In »Messertränen« hat sich Eleonore in einen Erhängten verliebt, der sich als Satan entpuppt. Das pointierte Auftaktstück lebt musikalisch vom Jazz – das Orchester verzichtet auf Bass und Bratsche, wird aber um Saxofon und Banjo ergänzt. In »Zweimal Alexander« will Alexandre die Treue seiner Ehefrau Armande testen und verkleidet sich als sein eigener Cousin aus Texas. »Good
mööörning«, flötet Armande und ist sofort vernarrt in den schönen Amerikaner. Das Ganze, inklusive sprechendem Porträt und freudianischer Botschaft, nimmt ein unerwartetes Ende.

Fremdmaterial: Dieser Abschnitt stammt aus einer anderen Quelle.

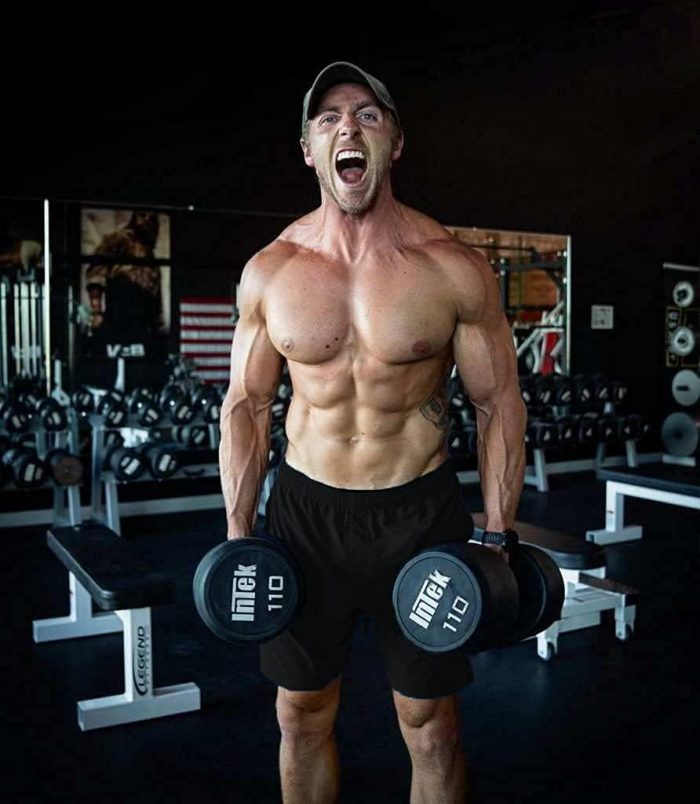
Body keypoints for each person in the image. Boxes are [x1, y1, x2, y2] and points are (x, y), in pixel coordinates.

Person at [219, 61, 527, 804]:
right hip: (305, 515)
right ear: (308, 150)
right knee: (300, 714)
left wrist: (497, 533)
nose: (347, 128)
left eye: (367, 114)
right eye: (328, 118)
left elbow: (499, 403)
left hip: (418, 514)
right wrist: (238, 532)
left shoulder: (452, 267)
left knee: (431, 726)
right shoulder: (272, 270)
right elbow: (246, 405)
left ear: (394, 142)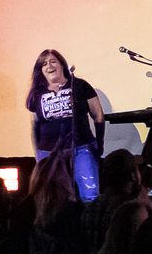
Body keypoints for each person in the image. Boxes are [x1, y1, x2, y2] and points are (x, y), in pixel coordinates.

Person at [26, 49, 104, 202]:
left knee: (90, 194)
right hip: (48, 152)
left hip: (81, 147)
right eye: (44, 64)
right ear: (40, 70)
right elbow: (35, 126)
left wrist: (99, 144)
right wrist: (38, 155)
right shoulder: (36, 94)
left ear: (62, 64)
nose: (49, 66)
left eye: (53, 61)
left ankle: (91, 216)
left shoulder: (79, 85)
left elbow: (98, 115)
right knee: (51, 197)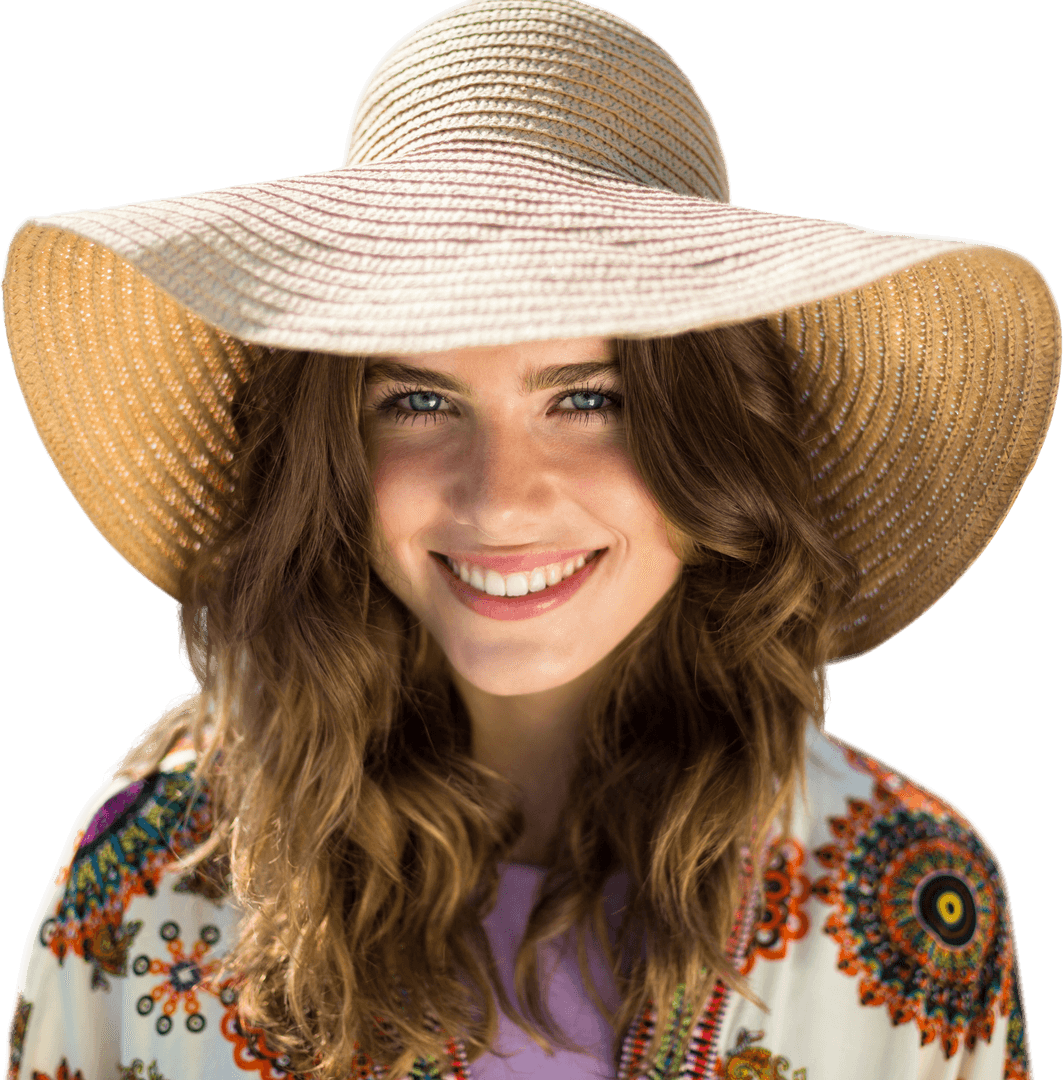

Ebenso wie Teil drei, die »Komödie auf der Brücke«, eine Funkoper – nicht musikalischer Funk, gesprochen: Fank, ist gemeint, sondern Funk, also Radio. Dem ursprünglich konzertanten Stück trotzt Baron imponierende Momente ab. Sie bietet dem Betrachter ein Tableau vivant, ein lebendes Bild, wenn ihre zwei Soldaten, die zu beiden Seiten des Sandhügels Stellung bezogen haben und niemanden mehr von der Brücke herunterlassen, mitsamt den Sängern minutenlang unbeweglich ausharren. Am Ende sind sie alle tot – ob sie glücklich gestorben sind wie in einer russischen Komödie, bleibt offen.

Die Sänger atmen den Geist der Werke. Sopranistin Elizabeth Reiter gibt in »Messertränen« eine schillernde Eleonore. Ihre Stimme fasziniert, die Bühnenpräsenz ist groß. Das trifft auch auf Sebastian Geyer zu, der gemeinsam mit der wandelbaren, ausdrucksstarken Katharina Magiera alle drei Opern singt. Der Bass von Thomas Faulkner hat Substanz, der Tenor von Simon Bode Ausstrahlung. Jessica Strong, Anna Ryberg und Maren Favela meistern ihre Rollen superb.

Diese Trias ist ein facettenreicher, detailverliebter Zirkus voller Humor. Wie für die vor zwei Wochen im Großen Haus an den Start gegangene Martinu-»Julietta« mit ihrem neoklassizistischen Glanz gilt auch für dieses Opern-Trio kurz vor dem Saisonabschluss: Unbedingt ansehen!